5. An apparatus for measuring a source corrected polarization [P(c)] of fluorescent light emitted from a sample fluorophore as described in claim 4 wherein: said second polarizer and said second filter being optically non-aligned with respect to the source light.

6. An apparatus for measuring a source corrected polarization [P(c)] of fluorescent light emitted from a sample fluorophore as described in claim 4 wherein: said second filter is interposed between said second polarizer and said second photodetector.

7. An apparatus for measuring a source corrected polarization [P(c)] of fluorescent light emitted from a sample fluorophore as described in claim 4 wherein: said second polarizer is interposed between said second filter and said second photodetector.

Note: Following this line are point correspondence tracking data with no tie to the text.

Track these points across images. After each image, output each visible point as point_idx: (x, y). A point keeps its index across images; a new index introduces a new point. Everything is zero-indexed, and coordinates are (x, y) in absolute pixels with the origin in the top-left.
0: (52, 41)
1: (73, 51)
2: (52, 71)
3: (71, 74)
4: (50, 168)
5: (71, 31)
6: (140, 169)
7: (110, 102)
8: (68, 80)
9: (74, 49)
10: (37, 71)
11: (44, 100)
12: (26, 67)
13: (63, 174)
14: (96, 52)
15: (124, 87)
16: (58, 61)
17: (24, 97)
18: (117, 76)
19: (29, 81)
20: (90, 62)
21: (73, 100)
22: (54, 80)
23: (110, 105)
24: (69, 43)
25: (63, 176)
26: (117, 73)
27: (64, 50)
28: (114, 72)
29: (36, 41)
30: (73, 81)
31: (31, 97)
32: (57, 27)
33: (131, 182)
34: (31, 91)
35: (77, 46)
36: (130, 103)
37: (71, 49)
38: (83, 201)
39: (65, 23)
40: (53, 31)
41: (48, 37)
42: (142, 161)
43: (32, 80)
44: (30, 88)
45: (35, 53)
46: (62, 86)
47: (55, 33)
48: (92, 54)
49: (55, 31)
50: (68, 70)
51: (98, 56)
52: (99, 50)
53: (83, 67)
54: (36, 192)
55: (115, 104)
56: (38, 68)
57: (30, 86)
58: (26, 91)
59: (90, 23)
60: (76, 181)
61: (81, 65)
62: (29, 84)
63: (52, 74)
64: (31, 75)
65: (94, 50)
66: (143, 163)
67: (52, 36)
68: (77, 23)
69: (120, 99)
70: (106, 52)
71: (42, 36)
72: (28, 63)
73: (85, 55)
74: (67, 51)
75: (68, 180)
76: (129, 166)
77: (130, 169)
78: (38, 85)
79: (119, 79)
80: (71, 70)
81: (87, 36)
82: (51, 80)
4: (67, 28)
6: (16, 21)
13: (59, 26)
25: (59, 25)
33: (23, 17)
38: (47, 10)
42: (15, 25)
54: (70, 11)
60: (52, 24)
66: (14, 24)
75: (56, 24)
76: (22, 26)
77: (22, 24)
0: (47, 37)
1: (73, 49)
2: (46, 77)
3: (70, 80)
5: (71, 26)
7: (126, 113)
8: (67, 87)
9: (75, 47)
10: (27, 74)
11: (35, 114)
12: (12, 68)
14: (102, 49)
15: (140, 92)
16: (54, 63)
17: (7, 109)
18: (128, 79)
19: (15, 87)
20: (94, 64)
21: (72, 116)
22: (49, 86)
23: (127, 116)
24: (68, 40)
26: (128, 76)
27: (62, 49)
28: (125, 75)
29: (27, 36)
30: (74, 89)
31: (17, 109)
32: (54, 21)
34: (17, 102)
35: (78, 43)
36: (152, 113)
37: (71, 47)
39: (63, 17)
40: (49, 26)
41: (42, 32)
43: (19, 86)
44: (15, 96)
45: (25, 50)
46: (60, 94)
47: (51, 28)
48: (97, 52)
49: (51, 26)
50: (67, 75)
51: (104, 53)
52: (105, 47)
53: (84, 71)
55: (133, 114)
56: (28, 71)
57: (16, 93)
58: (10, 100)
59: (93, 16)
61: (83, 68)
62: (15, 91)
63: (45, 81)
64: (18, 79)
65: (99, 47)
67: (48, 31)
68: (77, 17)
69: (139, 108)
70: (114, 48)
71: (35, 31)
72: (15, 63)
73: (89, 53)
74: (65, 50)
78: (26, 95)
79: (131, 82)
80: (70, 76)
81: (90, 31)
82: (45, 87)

8. An apparatus for measuring a source corrected polarization [P(c)] of fluorescent light emitted from a sample fluorophore as described in claim 4 wherein: said first filter is interposed between said light source and said adjustable polarizer.

9. An apparatus for measuring a source corrected polarization [P(c)] of fluorescent light emitted from a sample fluorophore as described in claim 4 wherein: said adjustable polarizer is interposed between said light source and said first filter.

10. An improved polarization polarimeter to the type having a source beam polarized by a polarimeter, wherein the improvement allows the measurement of the source corrected fluorescence polarization and comprises: a reference photodector for monitoring the intensity of the polarized source beam.

11. An improved polarization polarimeter as described in claim 10 wherein the improvement further comprises: said polarimeter being an adjustable polarimeter for polarizing the source beam in either of two mutually perpendicular configurations.